_Written task_. Your task is to copy every line below that contains the word "Portable".

*** Provided information Section Begins ***

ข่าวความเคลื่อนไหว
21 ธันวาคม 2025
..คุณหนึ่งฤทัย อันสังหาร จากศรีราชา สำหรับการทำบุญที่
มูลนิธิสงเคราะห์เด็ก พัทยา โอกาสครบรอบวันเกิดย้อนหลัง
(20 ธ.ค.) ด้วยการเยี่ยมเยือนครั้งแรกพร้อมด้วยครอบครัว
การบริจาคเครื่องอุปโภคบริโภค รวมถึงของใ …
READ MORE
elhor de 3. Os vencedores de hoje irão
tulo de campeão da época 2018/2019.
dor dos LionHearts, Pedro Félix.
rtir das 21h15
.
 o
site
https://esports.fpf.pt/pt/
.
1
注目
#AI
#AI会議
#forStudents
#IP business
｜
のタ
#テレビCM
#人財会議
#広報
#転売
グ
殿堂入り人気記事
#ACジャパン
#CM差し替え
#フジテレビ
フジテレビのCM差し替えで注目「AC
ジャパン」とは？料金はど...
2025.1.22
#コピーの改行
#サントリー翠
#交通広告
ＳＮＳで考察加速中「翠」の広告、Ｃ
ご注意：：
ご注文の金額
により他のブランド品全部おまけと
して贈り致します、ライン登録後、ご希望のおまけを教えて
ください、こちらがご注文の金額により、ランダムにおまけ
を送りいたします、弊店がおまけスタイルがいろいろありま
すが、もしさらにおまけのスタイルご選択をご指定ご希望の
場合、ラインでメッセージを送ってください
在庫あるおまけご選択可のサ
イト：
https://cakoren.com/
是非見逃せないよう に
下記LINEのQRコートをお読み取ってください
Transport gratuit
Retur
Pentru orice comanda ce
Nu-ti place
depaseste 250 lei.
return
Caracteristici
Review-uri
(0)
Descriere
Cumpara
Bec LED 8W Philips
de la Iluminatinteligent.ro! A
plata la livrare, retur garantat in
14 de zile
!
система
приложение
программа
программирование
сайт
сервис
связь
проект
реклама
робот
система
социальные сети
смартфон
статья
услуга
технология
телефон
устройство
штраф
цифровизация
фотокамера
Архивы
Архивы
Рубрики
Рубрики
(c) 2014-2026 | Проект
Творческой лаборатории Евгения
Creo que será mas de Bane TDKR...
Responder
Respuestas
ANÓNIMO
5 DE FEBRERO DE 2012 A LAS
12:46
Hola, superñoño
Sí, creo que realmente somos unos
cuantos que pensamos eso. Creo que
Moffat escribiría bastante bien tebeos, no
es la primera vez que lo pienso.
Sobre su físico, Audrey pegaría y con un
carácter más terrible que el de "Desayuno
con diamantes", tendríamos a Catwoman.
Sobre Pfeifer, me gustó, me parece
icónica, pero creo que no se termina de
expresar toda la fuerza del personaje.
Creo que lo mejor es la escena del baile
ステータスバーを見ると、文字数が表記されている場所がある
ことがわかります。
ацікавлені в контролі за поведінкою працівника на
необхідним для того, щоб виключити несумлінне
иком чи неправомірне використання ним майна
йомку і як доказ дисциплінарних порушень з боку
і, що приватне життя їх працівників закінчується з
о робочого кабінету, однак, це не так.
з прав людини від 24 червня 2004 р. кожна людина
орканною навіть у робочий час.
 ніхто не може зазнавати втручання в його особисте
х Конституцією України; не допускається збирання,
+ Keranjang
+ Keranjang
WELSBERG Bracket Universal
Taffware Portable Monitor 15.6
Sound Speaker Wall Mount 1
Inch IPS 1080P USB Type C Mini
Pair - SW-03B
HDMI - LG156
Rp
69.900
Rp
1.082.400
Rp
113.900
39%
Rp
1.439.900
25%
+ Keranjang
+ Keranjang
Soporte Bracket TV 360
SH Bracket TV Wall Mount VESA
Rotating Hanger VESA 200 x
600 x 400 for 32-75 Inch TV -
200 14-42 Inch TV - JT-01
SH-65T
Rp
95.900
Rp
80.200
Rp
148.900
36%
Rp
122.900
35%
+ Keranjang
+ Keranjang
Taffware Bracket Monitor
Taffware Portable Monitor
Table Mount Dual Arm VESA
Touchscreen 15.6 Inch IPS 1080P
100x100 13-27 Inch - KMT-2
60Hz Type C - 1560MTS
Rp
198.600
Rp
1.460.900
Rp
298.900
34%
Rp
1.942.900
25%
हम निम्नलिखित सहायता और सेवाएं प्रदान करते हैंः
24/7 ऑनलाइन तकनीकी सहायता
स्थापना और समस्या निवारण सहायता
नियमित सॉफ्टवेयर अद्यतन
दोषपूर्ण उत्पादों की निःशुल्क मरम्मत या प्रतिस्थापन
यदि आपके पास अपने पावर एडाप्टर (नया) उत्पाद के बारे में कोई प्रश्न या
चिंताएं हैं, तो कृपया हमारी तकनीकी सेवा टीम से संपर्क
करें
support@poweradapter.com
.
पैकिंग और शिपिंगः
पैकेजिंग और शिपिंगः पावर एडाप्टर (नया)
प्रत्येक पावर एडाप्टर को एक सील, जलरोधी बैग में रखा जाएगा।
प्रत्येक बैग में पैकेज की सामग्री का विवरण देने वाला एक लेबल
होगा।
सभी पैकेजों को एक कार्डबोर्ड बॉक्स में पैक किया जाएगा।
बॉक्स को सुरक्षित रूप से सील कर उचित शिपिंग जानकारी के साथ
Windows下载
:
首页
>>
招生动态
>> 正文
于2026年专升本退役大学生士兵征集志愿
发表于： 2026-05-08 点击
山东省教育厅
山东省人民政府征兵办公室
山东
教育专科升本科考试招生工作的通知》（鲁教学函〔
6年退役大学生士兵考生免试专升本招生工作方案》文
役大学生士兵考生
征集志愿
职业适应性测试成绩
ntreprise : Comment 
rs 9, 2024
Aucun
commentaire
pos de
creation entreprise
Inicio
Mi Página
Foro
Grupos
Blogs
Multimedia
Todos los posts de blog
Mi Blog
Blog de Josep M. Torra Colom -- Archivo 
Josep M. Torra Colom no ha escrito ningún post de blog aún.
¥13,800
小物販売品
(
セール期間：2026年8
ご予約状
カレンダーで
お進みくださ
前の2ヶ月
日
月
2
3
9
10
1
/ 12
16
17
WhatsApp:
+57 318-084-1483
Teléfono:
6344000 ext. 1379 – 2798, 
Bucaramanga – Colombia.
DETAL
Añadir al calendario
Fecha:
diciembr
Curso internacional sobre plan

*** Provided information Section Ends ***

_Result_.
Taffware Portable Monitor 15.6
Taffware Portable Monitor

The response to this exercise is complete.